Q. How Do I Unintentionally Avoid Indians in Rajasthan
A. Pick your hotel from Lonely Planet or the Rough Guide.
Demographic trends at tourist attractions in Jaipur:
Jantar Mantar: mostly Indians
City Palace: mostly Western Europeans
Hotel Pearl Palace: mostly Scandinavians
Hawa Mahal: mostly nobody
We started out by visiting Hawa Mahal, which was surprisingly empty. We hired a tour guide who said that the recession and H1N1 were responsible for driving tourist away. "How many cases of H1N1 does Rajasthan have?" I asked. "Oh, 60% of the cases in India are in Rajasthan," he replied. Awkward silence.

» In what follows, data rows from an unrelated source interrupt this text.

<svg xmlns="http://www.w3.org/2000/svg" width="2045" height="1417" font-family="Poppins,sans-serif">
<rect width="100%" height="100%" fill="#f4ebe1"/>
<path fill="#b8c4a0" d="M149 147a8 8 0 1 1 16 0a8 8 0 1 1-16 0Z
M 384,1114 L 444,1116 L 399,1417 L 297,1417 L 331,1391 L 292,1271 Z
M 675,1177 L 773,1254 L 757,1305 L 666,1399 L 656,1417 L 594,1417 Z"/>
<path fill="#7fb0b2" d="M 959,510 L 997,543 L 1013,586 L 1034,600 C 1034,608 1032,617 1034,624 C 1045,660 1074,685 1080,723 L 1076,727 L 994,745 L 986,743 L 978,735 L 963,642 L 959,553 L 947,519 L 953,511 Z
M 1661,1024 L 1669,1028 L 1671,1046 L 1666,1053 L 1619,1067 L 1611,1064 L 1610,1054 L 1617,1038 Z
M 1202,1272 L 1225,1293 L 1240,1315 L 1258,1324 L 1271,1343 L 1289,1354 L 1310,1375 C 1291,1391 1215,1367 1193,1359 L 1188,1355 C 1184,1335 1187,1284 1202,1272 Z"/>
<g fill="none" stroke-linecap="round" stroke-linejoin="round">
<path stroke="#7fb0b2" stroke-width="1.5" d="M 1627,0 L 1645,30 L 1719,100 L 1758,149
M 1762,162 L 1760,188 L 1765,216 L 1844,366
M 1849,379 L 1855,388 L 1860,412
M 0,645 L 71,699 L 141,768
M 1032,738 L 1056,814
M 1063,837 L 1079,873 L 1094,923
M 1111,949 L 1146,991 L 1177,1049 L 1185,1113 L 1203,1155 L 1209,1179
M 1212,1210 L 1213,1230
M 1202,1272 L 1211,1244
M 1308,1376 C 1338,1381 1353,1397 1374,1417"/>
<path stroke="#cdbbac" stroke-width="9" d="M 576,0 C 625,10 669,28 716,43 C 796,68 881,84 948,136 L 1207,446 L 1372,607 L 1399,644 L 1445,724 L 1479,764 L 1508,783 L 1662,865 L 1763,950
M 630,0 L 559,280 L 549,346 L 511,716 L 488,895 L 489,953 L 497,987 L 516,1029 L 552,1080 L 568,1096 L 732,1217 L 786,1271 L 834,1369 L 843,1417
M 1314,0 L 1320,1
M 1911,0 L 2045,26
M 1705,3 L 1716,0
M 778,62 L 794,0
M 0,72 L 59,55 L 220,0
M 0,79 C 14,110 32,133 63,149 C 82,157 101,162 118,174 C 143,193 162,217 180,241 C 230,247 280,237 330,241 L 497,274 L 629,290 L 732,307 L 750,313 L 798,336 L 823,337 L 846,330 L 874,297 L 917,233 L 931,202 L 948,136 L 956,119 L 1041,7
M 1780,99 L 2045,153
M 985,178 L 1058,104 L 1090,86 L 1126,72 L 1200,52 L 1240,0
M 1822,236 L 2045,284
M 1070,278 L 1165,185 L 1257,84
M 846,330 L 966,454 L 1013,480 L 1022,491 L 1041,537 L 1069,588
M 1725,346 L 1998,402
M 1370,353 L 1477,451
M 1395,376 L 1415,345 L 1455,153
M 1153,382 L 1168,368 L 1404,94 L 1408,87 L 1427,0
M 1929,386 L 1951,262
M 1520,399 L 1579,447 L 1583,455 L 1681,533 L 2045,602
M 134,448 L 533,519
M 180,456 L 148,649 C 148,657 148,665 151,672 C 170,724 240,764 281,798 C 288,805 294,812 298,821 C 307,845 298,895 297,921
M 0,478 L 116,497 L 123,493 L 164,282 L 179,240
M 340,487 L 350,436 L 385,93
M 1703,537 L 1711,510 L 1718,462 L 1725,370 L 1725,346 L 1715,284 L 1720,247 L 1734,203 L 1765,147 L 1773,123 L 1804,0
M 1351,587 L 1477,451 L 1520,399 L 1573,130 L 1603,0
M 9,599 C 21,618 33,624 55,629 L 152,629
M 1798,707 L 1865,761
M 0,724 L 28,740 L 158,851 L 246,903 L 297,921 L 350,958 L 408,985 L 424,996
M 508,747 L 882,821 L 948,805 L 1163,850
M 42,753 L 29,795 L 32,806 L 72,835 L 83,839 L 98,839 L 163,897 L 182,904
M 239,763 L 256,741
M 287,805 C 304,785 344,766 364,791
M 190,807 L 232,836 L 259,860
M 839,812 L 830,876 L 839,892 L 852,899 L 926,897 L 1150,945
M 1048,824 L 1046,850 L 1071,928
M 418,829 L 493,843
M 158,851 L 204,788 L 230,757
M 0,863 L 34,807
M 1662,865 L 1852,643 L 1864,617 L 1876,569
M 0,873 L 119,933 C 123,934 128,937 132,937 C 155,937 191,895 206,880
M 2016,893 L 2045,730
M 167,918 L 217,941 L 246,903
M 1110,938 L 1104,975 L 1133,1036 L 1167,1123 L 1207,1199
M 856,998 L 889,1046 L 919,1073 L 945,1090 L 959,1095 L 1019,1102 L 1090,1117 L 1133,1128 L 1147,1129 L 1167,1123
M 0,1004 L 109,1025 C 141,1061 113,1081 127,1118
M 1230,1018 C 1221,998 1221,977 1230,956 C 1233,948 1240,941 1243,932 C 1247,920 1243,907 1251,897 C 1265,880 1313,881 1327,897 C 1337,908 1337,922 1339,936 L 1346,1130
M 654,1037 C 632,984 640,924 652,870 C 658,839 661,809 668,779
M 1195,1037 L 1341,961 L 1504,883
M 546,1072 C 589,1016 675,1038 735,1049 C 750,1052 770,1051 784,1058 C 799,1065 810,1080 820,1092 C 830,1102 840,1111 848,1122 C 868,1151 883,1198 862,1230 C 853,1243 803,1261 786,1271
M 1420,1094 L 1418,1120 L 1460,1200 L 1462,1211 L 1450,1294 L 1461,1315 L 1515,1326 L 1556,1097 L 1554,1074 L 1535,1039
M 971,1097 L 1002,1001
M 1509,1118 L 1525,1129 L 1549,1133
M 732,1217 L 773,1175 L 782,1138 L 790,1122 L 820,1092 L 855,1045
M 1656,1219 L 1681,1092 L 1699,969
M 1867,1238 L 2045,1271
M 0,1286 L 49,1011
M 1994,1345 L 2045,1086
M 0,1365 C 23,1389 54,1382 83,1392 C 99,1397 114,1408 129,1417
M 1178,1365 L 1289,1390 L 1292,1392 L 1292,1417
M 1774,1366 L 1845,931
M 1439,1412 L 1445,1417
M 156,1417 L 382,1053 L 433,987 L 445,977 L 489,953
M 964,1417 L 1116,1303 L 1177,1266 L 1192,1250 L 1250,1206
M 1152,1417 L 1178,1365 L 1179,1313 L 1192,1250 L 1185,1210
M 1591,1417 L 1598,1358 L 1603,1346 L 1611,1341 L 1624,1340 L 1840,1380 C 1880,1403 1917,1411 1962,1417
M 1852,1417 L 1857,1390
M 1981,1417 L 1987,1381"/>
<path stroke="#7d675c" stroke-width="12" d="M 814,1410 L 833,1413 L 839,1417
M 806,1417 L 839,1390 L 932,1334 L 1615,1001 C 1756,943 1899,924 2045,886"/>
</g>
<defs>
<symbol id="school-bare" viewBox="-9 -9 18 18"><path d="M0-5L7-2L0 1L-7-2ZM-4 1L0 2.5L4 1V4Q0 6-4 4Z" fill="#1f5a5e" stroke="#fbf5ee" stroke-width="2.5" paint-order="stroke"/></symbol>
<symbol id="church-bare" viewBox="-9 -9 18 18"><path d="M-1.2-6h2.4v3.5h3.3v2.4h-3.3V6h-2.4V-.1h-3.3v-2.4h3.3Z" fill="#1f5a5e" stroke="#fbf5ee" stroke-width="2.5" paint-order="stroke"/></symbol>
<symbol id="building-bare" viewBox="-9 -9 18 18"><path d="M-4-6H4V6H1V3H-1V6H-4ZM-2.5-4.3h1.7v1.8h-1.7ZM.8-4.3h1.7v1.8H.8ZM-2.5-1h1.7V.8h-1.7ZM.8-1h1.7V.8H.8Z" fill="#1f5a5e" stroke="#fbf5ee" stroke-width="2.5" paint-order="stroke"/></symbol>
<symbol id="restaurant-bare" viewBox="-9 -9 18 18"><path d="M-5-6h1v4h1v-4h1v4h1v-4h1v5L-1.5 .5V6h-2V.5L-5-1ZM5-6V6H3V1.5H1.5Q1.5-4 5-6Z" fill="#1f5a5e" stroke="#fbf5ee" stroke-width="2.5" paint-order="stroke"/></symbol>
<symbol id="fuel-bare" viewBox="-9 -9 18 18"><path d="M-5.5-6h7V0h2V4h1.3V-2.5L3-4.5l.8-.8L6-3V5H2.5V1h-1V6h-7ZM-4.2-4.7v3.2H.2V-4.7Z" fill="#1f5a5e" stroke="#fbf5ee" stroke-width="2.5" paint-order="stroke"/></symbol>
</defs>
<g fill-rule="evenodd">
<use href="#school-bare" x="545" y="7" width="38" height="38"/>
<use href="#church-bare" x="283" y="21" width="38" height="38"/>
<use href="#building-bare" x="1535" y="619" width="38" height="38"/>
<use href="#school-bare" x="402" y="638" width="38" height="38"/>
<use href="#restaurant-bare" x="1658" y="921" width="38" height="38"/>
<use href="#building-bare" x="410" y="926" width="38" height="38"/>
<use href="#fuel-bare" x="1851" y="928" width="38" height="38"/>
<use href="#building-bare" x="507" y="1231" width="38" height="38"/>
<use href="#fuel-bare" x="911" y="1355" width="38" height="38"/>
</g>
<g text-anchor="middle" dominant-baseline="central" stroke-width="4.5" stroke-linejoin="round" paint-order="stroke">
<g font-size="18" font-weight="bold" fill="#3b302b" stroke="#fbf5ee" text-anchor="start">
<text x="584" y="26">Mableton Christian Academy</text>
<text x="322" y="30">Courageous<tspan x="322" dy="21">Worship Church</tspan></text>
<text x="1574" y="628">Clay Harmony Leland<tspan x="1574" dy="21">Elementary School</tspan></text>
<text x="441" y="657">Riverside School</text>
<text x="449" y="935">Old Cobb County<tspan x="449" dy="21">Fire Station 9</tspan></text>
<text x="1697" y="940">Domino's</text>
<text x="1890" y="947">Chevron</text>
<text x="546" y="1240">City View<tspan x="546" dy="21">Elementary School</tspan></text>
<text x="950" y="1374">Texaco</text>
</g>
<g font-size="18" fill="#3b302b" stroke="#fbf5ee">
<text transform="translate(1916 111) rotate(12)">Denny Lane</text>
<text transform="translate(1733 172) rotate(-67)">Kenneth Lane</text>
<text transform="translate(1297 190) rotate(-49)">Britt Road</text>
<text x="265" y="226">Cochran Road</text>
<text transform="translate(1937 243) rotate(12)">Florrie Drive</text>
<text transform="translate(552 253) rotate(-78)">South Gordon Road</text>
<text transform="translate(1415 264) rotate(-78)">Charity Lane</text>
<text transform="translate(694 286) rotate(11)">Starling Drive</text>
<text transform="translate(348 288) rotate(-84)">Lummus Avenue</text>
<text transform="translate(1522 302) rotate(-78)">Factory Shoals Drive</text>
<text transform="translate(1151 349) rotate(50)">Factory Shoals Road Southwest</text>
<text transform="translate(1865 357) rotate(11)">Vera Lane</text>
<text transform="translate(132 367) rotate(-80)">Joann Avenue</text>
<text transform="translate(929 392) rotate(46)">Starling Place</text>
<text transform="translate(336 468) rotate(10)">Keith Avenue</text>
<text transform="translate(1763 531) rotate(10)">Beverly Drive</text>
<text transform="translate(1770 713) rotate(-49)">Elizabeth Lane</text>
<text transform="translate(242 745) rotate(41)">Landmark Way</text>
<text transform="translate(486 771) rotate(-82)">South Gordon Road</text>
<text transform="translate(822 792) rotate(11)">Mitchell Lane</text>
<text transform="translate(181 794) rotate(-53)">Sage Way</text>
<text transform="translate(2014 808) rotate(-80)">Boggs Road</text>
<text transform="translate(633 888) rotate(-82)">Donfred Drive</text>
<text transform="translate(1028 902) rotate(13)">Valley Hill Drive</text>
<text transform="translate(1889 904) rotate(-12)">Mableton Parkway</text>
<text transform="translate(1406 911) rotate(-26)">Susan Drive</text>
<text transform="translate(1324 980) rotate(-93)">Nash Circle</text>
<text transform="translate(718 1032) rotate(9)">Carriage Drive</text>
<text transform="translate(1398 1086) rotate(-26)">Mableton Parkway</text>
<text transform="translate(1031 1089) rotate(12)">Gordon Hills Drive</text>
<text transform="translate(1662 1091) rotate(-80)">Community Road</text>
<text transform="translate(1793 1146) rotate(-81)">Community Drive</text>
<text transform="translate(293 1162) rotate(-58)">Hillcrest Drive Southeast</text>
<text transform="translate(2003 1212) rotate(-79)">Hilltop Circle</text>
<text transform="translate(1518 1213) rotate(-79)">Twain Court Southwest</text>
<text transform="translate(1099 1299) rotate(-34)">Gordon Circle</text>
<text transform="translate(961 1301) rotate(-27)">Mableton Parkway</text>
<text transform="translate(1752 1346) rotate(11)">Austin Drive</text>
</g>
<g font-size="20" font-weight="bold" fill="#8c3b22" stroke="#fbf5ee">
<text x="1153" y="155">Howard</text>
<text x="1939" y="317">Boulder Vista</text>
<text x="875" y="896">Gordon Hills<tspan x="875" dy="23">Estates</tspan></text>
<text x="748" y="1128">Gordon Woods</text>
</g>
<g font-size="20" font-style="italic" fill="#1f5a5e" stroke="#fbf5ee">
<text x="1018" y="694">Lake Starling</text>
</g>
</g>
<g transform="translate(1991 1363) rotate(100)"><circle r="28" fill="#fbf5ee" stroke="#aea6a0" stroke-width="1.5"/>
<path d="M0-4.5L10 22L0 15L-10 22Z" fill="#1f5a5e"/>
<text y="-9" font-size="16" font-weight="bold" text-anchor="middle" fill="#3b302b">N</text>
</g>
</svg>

Later he mentioned that the Mumbai terrorist bombings were also a factor. Jantar Mantar and The City Palace seemed reasonably crowded, though, so I suppose all is not lost. We had lunch at Ganesh Restaurant, which sits on the old city wall. The kitchen is open so you can see how much oil (answer: a lot) goes into the food. They have a real clay oven and the garlic nan that came out of it was one of the best I've ever had.
Afterwards we struggled to find some form of motorized transportation to a nearby fort, and upon failing, decided to take a cycle rickshaw back to the hotel. Cycle rickshaws are quite popular here; it's odd because you'd think they'd be impossible to drive in the summer heat in Jaipur. Incidentally, they're single-geared.
Now we're just killing time until our 9pm train to Bikaner. I've never been on an overnight train journey before, so I hope I can fall asleep.